* EXTRACTED RECORDS

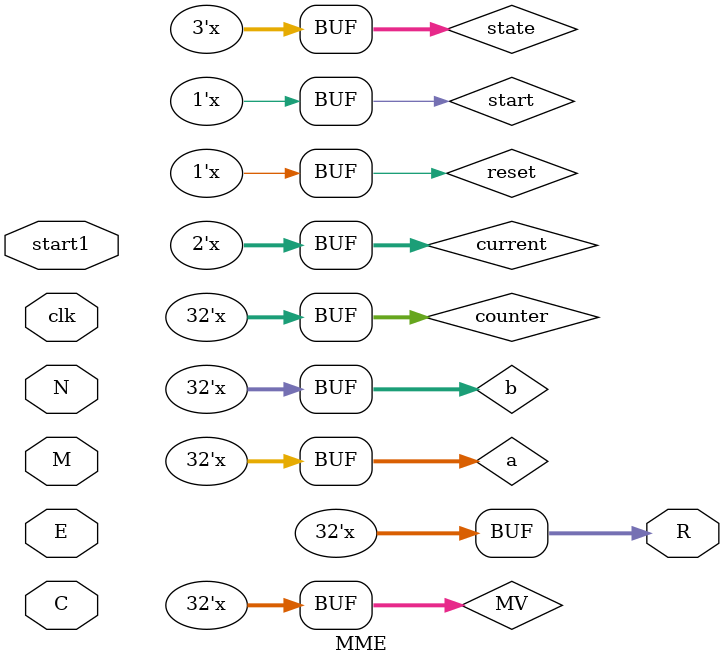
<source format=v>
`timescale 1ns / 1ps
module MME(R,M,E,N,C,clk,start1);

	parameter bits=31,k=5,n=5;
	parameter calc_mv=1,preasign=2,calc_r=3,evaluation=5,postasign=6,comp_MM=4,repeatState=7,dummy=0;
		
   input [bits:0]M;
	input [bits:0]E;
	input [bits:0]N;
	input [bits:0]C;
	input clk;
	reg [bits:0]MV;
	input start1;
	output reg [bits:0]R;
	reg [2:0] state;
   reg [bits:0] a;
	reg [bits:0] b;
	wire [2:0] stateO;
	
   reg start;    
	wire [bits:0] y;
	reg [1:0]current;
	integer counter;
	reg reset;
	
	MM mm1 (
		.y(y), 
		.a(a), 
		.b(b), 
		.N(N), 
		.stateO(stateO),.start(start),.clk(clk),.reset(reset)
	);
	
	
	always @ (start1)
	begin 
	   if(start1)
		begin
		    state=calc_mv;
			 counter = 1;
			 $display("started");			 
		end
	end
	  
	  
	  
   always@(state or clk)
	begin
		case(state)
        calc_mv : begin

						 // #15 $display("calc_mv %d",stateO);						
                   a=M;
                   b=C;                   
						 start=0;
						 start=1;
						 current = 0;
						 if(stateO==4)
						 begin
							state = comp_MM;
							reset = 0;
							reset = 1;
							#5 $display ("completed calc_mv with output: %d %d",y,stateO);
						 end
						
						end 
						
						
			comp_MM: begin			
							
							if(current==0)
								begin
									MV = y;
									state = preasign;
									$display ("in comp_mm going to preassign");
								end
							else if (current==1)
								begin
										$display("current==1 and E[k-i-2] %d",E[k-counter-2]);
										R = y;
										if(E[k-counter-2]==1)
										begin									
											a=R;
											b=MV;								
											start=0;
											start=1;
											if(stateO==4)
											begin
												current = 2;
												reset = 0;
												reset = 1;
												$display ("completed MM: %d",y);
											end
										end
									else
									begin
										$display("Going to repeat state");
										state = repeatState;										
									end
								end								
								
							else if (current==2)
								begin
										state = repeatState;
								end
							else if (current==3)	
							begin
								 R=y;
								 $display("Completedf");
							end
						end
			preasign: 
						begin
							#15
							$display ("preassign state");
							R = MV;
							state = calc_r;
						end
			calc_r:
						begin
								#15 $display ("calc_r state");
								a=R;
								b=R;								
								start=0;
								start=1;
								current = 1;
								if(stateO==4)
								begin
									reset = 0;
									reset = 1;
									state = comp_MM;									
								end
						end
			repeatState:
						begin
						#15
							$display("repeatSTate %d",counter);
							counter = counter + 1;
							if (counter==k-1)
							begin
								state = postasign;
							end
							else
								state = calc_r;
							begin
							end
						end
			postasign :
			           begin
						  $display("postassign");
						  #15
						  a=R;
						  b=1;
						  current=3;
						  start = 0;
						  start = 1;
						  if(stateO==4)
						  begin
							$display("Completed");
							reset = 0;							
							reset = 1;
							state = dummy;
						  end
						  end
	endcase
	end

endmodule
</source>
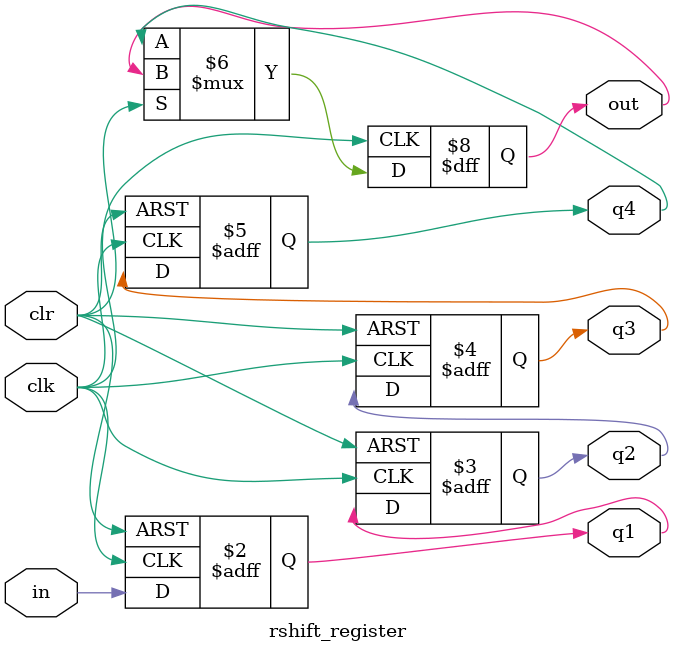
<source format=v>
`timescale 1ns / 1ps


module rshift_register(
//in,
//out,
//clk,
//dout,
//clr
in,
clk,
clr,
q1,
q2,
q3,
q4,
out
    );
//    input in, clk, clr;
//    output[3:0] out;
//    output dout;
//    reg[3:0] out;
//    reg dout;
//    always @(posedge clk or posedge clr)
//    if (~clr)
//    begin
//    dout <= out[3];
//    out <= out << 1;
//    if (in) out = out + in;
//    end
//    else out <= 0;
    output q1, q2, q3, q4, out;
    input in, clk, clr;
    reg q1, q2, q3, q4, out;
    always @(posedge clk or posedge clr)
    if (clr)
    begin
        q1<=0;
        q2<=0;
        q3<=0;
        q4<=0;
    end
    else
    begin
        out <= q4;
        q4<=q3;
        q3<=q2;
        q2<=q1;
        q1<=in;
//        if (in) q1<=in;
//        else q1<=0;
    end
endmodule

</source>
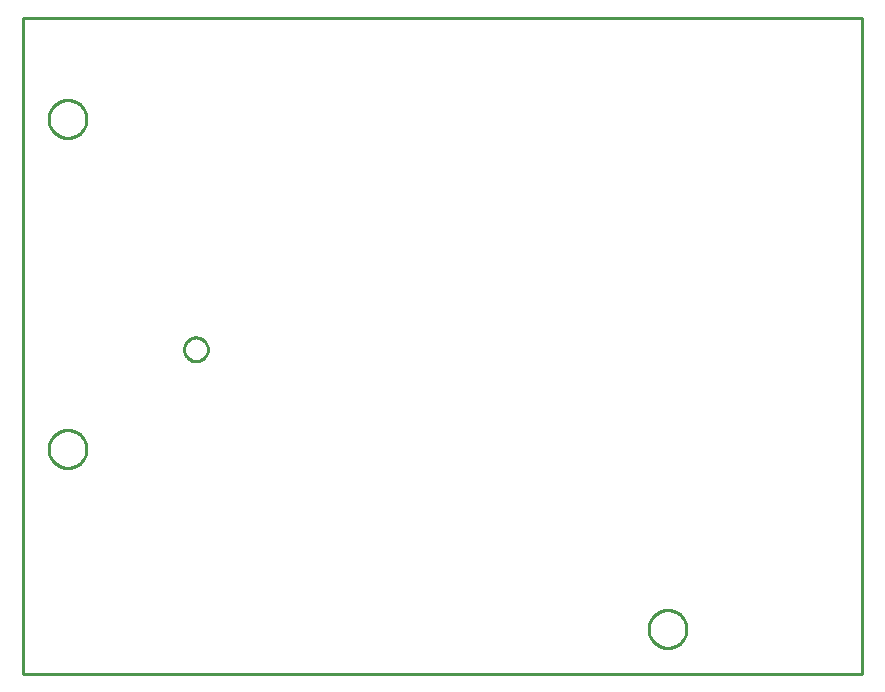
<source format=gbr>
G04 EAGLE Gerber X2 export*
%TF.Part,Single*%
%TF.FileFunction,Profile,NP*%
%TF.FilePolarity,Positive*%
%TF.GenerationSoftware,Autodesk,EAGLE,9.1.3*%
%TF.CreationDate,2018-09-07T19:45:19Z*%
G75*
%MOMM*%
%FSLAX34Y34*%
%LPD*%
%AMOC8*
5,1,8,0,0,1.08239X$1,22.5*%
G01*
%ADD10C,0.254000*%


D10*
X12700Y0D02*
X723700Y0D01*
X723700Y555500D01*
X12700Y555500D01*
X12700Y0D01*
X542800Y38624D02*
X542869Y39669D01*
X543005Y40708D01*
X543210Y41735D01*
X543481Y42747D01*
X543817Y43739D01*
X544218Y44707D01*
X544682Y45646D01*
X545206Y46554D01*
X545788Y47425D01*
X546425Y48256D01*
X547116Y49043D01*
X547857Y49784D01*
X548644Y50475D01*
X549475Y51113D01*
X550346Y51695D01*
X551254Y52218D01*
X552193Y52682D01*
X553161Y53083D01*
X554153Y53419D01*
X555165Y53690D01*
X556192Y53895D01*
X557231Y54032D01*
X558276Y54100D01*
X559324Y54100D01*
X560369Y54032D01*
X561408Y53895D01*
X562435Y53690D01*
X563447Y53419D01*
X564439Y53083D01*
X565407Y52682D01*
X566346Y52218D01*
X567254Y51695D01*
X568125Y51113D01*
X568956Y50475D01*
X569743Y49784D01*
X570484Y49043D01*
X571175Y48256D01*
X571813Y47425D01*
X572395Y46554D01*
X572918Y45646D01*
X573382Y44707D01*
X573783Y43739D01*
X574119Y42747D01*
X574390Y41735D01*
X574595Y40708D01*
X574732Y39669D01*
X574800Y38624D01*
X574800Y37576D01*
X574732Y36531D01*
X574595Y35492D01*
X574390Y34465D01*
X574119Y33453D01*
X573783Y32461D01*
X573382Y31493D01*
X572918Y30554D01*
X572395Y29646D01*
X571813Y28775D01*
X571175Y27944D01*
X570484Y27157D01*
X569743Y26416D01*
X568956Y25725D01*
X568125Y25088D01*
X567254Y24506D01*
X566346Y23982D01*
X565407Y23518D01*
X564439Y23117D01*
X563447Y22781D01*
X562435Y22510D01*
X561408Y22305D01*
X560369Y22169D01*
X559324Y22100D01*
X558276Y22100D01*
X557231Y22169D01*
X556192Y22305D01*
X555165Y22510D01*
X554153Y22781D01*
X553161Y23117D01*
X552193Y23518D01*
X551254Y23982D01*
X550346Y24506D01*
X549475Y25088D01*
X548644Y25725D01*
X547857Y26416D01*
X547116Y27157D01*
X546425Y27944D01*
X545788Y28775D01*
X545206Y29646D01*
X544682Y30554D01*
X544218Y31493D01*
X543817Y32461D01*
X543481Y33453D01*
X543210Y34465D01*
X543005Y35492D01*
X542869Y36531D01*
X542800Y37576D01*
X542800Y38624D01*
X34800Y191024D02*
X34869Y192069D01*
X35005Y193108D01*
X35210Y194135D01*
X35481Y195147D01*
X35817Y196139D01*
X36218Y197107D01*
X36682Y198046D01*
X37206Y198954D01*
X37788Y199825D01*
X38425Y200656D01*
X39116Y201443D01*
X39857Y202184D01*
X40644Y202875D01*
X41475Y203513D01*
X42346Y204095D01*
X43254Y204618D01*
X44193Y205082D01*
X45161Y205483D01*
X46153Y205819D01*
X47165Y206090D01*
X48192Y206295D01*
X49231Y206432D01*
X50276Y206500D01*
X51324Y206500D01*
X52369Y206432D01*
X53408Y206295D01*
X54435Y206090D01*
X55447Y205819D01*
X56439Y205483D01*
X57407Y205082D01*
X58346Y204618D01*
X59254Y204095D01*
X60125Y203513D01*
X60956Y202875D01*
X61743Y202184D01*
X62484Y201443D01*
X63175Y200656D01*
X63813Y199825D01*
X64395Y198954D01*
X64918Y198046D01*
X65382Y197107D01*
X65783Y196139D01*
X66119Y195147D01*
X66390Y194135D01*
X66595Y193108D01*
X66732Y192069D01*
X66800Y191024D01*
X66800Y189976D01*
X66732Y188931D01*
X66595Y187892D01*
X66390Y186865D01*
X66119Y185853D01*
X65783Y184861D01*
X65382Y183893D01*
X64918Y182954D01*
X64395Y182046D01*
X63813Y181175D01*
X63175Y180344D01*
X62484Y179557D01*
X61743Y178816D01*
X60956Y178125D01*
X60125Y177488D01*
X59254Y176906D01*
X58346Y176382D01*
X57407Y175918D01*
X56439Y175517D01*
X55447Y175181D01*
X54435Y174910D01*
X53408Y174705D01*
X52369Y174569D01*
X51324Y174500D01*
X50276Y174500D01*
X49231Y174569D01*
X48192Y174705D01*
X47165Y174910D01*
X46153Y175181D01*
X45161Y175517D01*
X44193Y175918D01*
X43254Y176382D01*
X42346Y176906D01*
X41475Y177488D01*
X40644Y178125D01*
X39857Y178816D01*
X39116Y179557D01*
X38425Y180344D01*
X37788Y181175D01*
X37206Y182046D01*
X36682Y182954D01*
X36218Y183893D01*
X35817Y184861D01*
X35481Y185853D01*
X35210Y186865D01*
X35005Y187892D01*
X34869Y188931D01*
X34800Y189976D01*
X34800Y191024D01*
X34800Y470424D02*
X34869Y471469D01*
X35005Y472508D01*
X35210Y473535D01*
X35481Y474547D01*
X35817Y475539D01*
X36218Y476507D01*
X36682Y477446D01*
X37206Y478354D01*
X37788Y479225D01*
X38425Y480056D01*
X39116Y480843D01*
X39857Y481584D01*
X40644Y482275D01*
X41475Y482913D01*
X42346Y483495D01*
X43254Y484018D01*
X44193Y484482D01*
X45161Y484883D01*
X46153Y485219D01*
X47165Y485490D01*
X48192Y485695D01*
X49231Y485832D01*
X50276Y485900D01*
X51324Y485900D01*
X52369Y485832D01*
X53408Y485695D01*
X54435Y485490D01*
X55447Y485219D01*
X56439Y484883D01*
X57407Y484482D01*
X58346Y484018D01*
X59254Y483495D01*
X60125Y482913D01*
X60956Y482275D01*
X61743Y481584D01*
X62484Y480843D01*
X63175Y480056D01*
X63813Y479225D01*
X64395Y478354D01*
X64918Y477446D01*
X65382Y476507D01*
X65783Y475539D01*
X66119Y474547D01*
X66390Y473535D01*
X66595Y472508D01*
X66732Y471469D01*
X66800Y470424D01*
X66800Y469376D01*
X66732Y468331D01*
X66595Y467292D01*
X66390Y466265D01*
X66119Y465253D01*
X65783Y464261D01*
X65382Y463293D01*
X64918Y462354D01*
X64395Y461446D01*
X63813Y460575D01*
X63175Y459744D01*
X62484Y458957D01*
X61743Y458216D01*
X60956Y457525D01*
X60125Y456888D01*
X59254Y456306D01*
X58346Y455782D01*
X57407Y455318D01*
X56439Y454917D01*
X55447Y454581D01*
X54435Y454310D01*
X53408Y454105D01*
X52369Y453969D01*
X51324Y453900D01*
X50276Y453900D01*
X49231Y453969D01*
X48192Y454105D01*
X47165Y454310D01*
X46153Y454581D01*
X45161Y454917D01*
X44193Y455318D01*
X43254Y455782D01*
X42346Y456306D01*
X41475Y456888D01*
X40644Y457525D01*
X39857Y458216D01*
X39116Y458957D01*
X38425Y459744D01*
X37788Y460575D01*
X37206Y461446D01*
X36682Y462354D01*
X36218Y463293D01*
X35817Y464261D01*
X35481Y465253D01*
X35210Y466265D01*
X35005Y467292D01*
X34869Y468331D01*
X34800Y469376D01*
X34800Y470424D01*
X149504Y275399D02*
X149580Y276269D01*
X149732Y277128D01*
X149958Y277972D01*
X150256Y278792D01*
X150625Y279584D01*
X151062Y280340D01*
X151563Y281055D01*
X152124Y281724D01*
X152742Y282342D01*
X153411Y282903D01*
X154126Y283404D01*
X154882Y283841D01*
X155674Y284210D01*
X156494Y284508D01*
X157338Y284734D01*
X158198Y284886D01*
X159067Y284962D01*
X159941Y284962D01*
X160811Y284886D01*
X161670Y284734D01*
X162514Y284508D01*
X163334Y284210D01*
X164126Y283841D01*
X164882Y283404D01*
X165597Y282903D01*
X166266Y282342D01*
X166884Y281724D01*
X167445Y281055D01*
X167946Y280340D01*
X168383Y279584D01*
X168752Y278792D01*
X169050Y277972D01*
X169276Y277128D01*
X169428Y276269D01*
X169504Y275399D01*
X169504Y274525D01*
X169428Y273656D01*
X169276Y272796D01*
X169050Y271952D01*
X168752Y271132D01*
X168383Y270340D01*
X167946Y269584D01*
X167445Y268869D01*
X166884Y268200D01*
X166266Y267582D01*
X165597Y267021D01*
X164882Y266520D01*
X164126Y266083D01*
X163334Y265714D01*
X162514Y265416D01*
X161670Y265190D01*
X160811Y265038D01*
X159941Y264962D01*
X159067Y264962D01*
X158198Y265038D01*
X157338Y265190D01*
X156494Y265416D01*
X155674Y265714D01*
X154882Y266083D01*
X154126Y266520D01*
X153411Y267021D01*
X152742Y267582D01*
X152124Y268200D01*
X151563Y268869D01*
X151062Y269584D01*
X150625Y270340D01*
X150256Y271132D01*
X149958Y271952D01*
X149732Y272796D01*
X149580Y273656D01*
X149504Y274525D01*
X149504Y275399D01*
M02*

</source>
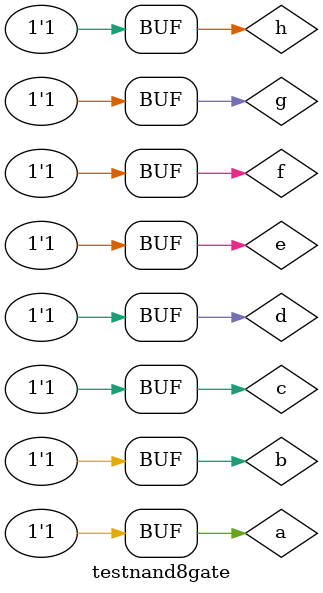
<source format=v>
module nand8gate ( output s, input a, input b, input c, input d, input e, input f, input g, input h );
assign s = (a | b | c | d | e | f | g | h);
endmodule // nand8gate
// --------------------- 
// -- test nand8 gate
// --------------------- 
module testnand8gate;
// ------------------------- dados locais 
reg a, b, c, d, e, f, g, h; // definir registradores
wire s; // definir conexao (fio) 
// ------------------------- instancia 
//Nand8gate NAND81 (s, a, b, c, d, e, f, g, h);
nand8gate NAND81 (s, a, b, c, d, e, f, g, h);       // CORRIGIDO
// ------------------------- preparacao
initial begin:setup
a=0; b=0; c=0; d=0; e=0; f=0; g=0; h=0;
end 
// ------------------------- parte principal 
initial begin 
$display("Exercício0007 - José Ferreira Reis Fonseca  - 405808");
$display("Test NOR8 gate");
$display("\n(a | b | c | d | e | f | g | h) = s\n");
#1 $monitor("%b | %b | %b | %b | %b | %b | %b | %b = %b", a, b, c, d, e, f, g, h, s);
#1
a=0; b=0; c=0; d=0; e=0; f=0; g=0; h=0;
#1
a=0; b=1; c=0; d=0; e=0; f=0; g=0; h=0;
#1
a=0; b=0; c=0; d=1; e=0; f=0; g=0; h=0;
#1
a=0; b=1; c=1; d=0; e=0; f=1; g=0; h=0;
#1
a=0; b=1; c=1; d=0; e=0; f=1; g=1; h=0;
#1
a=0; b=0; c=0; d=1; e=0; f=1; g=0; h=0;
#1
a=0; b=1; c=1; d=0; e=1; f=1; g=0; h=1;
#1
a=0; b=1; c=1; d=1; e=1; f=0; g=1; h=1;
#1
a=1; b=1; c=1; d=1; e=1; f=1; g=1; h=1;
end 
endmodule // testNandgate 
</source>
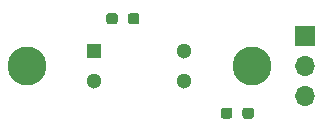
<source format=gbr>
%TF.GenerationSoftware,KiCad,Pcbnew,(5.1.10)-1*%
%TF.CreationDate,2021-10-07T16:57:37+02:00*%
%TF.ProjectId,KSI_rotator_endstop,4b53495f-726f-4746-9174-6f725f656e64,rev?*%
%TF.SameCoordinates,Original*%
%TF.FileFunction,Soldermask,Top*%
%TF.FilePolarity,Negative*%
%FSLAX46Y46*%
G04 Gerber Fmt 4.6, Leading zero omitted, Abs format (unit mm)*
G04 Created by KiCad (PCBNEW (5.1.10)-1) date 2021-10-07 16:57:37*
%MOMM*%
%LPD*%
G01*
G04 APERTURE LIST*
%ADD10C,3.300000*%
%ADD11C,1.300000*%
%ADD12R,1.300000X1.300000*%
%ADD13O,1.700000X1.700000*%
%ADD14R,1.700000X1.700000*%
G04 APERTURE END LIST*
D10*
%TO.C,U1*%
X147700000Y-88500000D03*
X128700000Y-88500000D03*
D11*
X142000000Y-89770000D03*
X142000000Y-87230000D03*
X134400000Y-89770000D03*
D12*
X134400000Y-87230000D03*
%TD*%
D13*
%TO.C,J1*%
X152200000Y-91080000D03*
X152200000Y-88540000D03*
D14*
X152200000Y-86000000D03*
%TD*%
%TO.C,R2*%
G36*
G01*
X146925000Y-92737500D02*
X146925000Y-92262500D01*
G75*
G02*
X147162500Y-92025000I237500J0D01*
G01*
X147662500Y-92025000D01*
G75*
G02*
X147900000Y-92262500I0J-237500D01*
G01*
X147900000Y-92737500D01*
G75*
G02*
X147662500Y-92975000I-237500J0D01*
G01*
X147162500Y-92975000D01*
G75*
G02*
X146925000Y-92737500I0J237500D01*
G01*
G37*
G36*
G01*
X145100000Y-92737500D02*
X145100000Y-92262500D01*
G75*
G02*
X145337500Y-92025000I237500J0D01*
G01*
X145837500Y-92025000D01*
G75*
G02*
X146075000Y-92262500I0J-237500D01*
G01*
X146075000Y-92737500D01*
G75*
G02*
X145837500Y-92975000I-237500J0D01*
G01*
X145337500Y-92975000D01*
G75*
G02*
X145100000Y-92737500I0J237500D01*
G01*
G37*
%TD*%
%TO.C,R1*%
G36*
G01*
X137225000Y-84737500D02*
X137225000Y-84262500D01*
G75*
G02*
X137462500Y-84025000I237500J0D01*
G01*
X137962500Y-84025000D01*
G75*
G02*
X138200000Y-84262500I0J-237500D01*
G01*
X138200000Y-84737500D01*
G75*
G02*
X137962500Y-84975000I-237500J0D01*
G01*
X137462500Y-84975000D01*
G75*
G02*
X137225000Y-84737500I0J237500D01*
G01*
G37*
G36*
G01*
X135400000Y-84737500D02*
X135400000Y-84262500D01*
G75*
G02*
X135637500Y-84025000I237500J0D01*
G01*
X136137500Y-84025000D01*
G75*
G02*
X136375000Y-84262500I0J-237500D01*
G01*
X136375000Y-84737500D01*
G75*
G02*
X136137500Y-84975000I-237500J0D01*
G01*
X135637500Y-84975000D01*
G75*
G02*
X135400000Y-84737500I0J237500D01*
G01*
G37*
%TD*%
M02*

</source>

* EXERCISE REQUIREMENTS
Taking the records above, retype every line from the one with "X64918Y477446D01*" down to the one with "X166884Y268200D01*", exactly and with nothing else.

* TASK OUTPUT
X64918Y477446D01*
X65382Y476507D01*
X65783Y475539D01*
X66119Y474547D01*
X66390Y473535D01*
X66595Y472508D01*
X66732Y471469D01*
X66800Y470424D01*
X66800Y469376D01*
X66732Y468331D01*
X66595Y467292D01*
X66390Y466265D01*
X66119Y465253D01*
X65783Y464261D01*
X65382Y463293D01*
X64918Y462354D01*
X64395Y461446D01*
X63813Y460575D01*
X63175Y459744D01*
X62484Y458957D01*
X61743Y458216D01*
X60956Y457525D01*
X60125Y456888D01*
X59254Y456306D01*
X58346Y455782D01*
X57407Y455318D01*
X56439Y454917D01*
X55447Y454581D01*
X54435Y454310D01*
X53408Y454105D01*
X52369Y453969D01*
X51324Y453900D01*
X50276Y453900D01*
X49231Y453969D01*
X48192Y454105D01*
X47165Y454310D01*
X46153Y454581D01*
X45161Y454917D01*
X44193Y455318D01*
X43254Y455782D01*
X42346Y456306D01*
X41475Y456888D01*
X40644Y457525D01*
X39857Y458216D01*
X39116Y458957D01*
X38425Y459744D01*
X37788Y460575D01*
X37206Y461446D01*
X36682Y462354D01*
X36218Y463293D01*
X35817Y464261D01*
X35481Y465253D01*
X35210Y466265D01*
X35005Y467292D01*
X34869Y468331D01*
X34800Y469376D01*
X34800Y470424D01*
X149504Y275399D02*
X149580Y276269D01*
X149732Y277128D01*
X149958Y277972D01*
X150256Y278792D01*
X150625Y279584D01*
X151062Y280340D01*
X151563Y281055D01*
X152124Y281724D01*
X152742Y282342D01*
X153411Y282903D01*
X154126Y283404D01*
X154882Y283841D01*
X155674Y284210D01*
X156494Y284508D01*
X157338Y284734D01*
X158198Y284886D01*
X159067Y284962D01*
X159941Y284962D01*
X160811Y284886D01*
X161670Y284734D01*
X162514Y284508D01*
X163334Y284210D01*
X164126Y283841D01*
X164882Y283404D01*
X165597Y282903D01*
X166266Y282342D01*
X166884Y281724D01*
X167445Y281055D01*
X167946Y280340D01*
X168383Y279584D01*
X168752Y278792D01*
X169050Y277972D01*
X169276Y277128D01*
X169428Y276269D01*
X169504Y275399D01*
X169504Y274525D01*
X169428Y273656D01*
X169276Y272796D01*
X169050Y271952D01*
X168752Y271132D01*
X168383Y270340D01*
X167946Y269584D01*
X167445Y268869D01*
X166884Y268200D01*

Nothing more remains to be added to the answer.